▸ **The task**: From the listing below, copy only the lines from the line that contains "nose: (106, 174)" to the line that contains "left ankle: (38, 200)", counting those two lines as part of the copy.

▸ **Information supplied**:
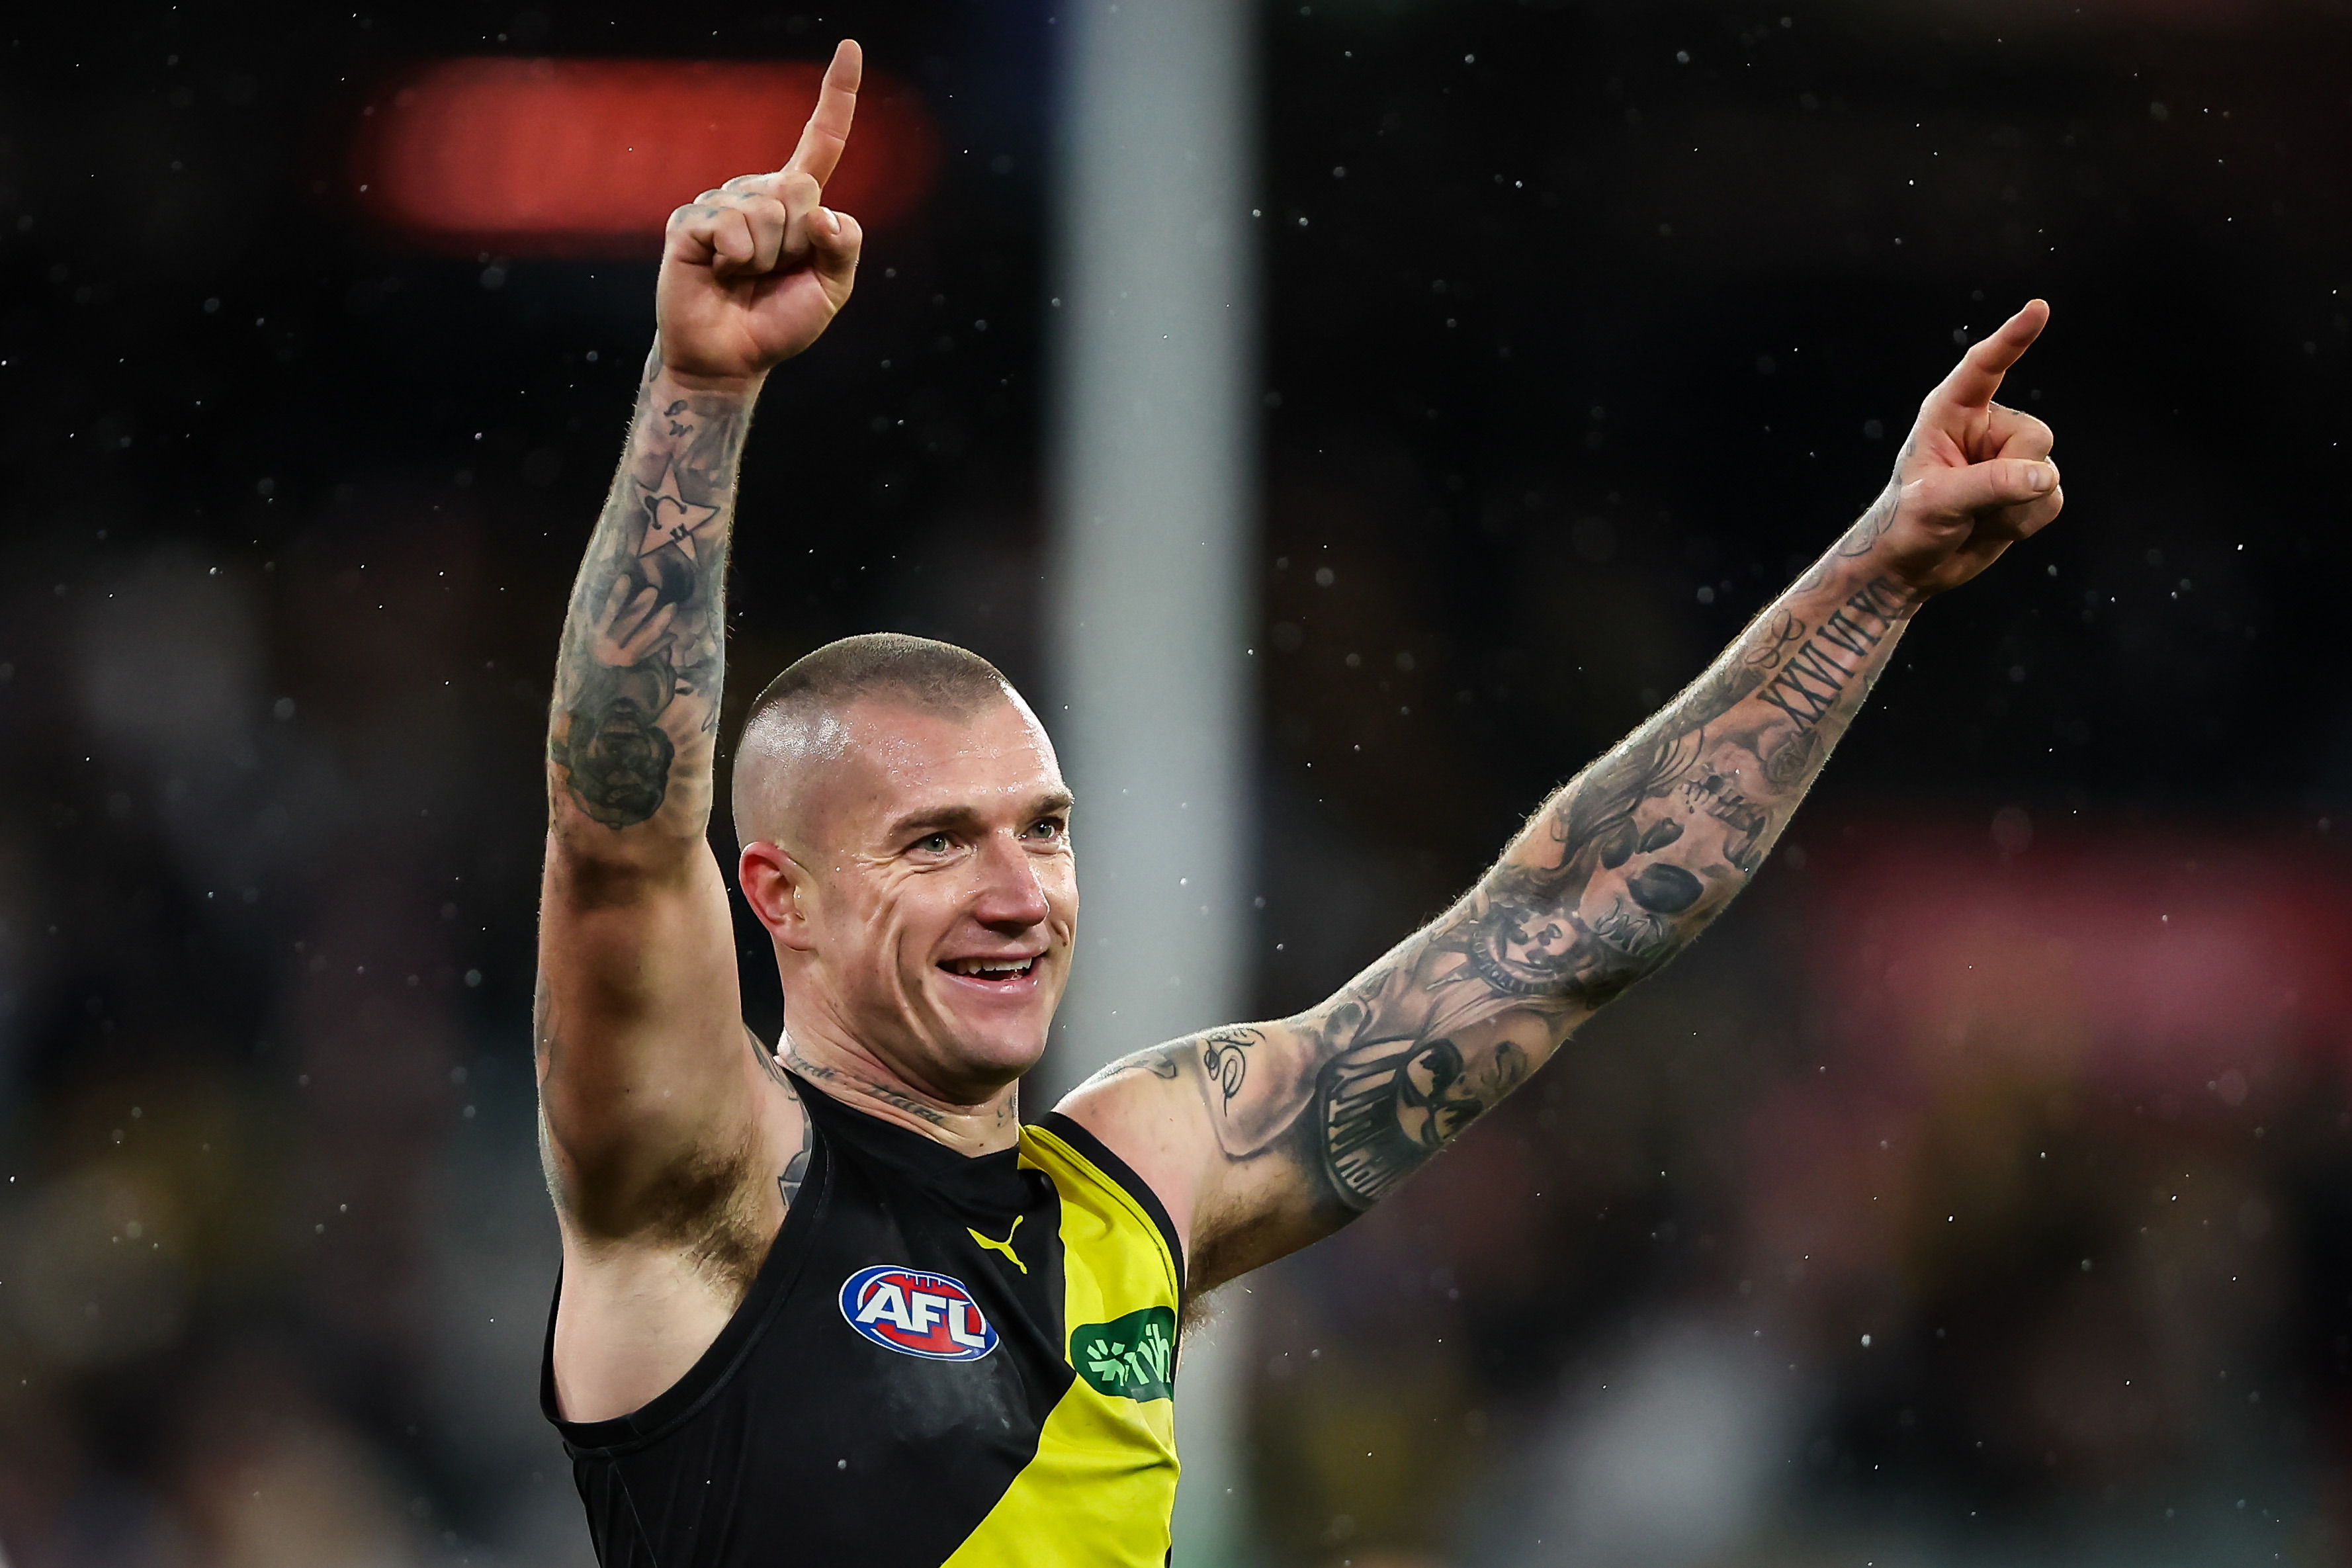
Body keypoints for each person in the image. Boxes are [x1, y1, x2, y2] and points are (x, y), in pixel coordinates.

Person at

==

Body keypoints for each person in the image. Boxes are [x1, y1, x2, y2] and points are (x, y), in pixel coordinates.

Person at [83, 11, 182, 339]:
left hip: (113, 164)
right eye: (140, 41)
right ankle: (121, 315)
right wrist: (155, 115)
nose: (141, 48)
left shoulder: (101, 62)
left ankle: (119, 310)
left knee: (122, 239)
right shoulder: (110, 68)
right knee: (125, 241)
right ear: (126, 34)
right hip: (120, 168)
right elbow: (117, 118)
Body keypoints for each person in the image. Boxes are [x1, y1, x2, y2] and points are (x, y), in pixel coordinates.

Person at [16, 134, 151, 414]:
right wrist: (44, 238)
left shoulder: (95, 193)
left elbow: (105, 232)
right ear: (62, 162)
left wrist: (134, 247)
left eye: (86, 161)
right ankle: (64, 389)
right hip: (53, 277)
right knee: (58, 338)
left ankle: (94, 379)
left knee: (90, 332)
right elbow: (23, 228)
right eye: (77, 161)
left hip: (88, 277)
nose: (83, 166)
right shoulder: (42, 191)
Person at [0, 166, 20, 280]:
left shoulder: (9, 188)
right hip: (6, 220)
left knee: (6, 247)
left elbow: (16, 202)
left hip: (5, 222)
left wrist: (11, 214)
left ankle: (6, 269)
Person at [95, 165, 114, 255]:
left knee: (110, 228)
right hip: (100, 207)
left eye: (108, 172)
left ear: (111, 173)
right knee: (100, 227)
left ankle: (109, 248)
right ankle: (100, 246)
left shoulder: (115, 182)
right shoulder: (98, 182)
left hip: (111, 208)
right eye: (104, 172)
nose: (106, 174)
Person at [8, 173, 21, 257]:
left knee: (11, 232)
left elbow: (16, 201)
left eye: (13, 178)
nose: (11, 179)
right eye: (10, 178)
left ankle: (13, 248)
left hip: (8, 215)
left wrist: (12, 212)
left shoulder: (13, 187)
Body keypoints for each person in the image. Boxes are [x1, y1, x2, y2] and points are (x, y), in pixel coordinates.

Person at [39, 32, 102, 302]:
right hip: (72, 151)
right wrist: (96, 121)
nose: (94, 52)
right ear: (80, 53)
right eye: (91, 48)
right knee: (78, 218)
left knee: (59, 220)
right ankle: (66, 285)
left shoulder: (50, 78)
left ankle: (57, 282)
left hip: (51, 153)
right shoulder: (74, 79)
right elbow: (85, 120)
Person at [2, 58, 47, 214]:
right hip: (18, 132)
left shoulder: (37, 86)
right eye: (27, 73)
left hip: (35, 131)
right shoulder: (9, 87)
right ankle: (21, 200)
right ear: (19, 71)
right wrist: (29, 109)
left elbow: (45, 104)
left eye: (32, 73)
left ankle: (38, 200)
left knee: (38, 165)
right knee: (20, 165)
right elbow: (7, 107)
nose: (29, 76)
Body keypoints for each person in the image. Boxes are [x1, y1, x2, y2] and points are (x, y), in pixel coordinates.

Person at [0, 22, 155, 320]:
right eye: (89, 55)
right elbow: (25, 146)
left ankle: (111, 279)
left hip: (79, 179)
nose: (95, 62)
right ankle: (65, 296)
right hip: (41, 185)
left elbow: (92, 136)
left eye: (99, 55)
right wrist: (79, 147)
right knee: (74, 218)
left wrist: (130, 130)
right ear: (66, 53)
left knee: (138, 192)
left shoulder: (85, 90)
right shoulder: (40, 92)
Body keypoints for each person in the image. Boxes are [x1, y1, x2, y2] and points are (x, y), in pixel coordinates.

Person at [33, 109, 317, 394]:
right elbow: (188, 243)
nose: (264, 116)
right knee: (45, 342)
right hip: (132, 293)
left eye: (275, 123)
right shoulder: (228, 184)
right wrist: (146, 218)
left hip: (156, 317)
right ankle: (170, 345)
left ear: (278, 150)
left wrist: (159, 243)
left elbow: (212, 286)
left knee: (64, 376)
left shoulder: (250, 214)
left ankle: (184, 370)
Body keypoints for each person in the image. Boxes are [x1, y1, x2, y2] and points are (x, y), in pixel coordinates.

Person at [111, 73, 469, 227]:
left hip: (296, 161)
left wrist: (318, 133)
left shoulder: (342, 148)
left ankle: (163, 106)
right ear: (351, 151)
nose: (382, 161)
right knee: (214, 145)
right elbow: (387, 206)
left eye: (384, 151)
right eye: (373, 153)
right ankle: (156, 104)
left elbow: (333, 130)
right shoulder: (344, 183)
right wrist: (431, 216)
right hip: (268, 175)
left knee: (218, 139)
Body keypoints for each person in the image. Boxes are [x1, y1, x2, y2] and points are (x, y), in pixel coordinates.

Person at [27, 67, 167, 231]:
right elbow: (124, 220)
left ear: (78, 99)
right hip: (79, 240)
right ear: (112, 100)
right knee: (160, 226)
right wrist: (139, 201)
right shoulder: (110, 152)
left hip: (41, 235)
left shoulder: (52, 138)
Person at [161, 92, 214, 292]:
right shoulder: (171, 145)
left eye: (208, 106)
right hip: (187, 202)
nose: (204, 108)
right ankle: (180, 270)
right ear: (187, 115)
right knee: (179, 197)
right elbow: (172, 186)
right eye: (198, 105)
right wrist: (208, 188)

--

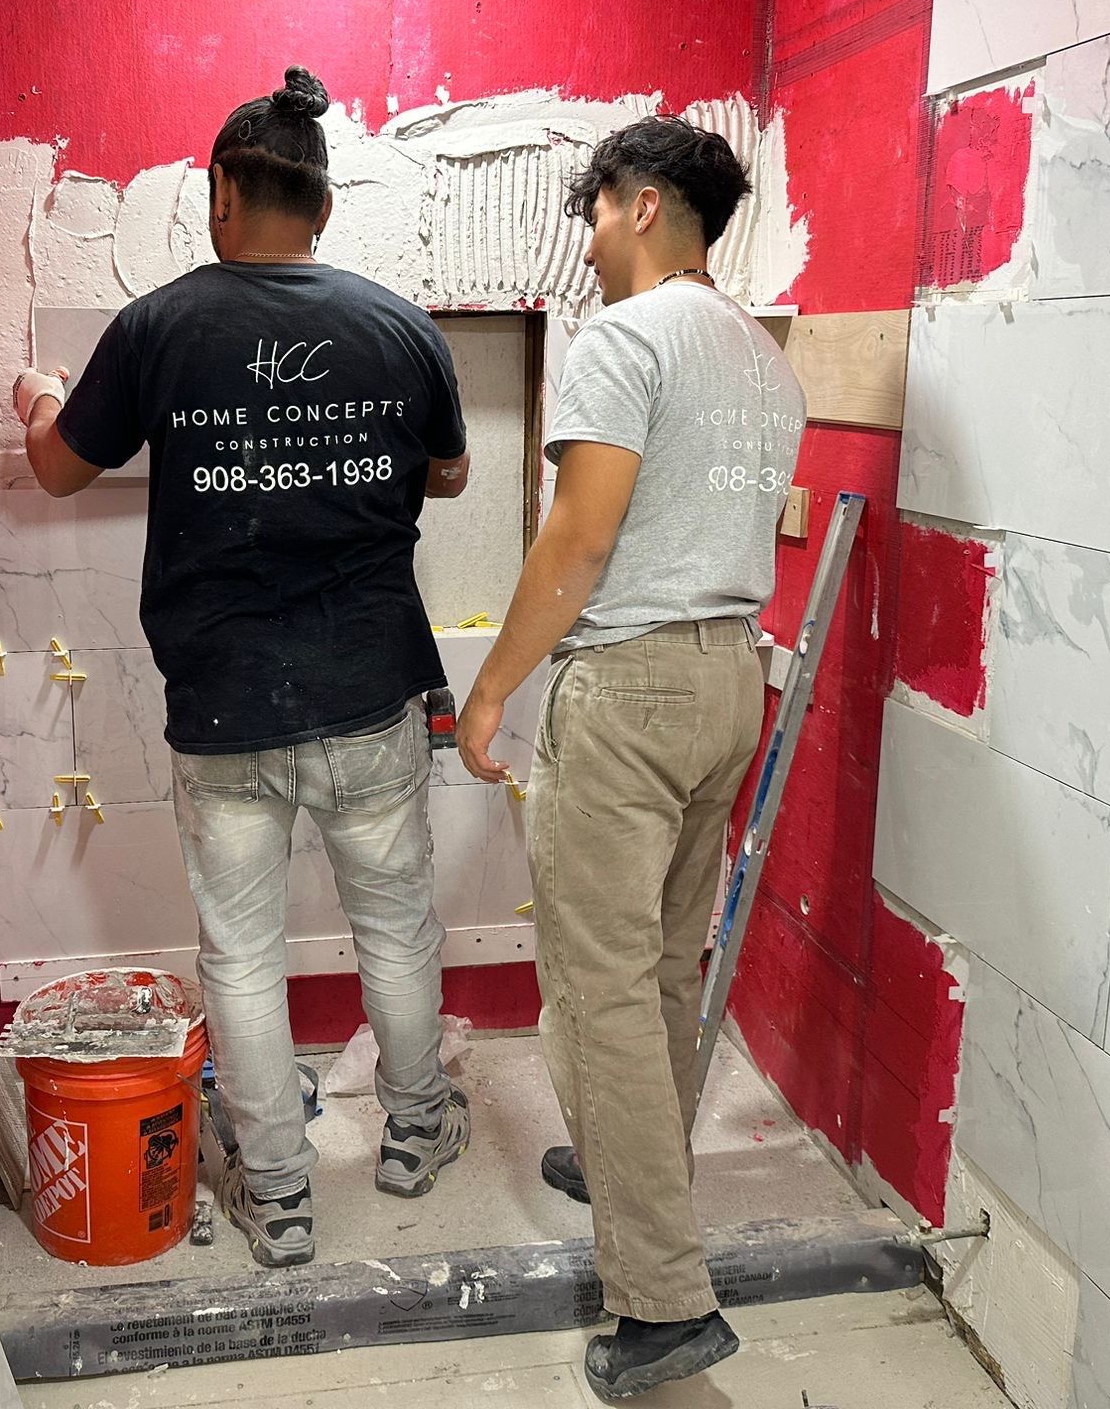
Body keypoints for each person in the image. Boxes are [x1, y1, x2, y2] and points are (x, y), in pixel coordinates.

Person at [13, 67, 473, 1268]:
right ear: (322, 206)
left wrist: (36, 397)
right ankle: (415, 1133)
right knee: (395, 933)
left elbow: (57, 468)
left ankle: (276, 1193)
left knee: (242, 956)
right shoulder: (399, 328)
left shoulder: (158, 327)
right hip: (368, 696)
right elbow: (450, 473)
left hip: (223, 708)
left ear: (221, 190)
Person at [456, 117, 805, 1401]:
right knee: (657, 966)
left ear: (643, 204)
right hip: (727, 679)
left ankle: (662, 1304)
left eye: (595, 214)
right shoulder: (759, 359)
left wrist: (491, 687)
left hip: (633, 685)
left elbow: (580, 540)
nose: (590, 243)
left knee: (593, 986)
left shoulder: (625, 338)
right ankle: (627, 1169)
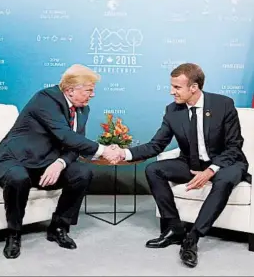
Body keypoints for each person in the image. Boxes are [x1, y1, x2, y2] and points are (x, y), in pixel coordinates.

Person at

▸ **Answer for the task**:
nose: (106, 174)
Person at [8, 173, 21, 257]:
left knee: (11, 232)
left elbow: (16, 201)
left eye: (13, 178)
nose: (11, 179)
right eye: (10, 178)
left ankle: (13, 248)
left hip: (8, 215)
left wrist: (12, 212)
left shoulder: (13, 187)
Body keypoints for each person in the image. Boxes are [x1, y1, x2, y2] and points are (x, y), in pixel coordinates.

Person at [39, 32, 102, 302]:
right hip: (72, 151)
right wrist: (96, 121)
nose: (94, 52)
right ear: (80, 53)
right eye: (91, 48)
right knee: (78, 218)
left knee: (59, 220)
right ankle: (66, 285)
left shoulder: (50, 78)
left ankle: (57, 282)
left hip: (51, 153)
right shoulder: (74, 79)
right elbow: (85, 120)
Person at [2, 58, 47, 214]:
right hip: (18, 132)
left shoulder: (37, 86)
right eye: (27, 73)
left hip: (35, 131)
right shoulder: (9, 87)
right ankle: (21, 200)
right ear: (19, 71)
right wrist: (29, 109)
left elbow: (45, 104)
left eye: (32, 73)
left ankle: (38, 200)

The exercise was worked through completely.